The following example command loads binary documents from the compressed file /space/images.zip
on the local filesystem.
# Windows users, see Modifying the Example Commands for Windows $ mlcp.sh import -host localhost -port 8000 -username user \ -password password -mode local -document_type binary \ -input_file_path /space/images.zip -input_compressed
The following example loads all the files in the compressed file /space/example.jar
, using -input_compression_codec
to tell mlcp the compression format because of the “.jar” suffix:
# Windows users, see Modifying the Example Commands for Windows $ mlcp.sh import -host localhost -port 8000 -username user \ -password passwd -mode local -input_file_path /space/example.jar \ -input_compressed true -input_compression_codec zip
If -input_file_path
is a directory, mlcp loads contents from all compressed files in the input directory, recursing through subdirectories. The input directory must not contain other kinds of files.

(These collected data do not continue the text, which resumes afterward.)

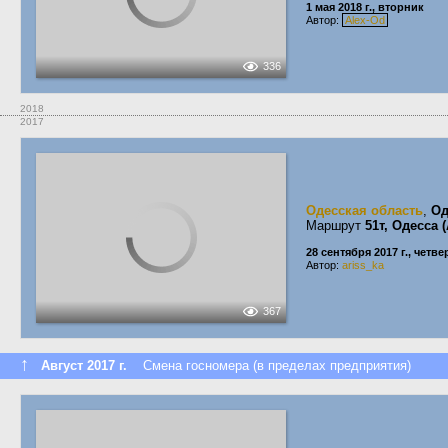
1 мая 2018 г., вторник
Автор:
Alex-Od
336
2018
2017
Одесская область
,
Од
Маршрут
51т, Одесса
28 сентября 2017 г., четве
Автор:
ariss_ka
367
↑
Август 2017 г.
Смена госномера (в пределах предприятия)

By default, the URI prefix on documents loaded from a compressed file includes the full path to the input compressed file and mirrors the directory hierarchy inside the compressed file. For example, if a ZIP file /space/shakespeare.zip
contains bill/data/dream.xml
then the ingested document URI is /space/shakespeare.zip/bill/data/dream.xml
. To override this behavior, see Controlling Database URIs During Ingestion.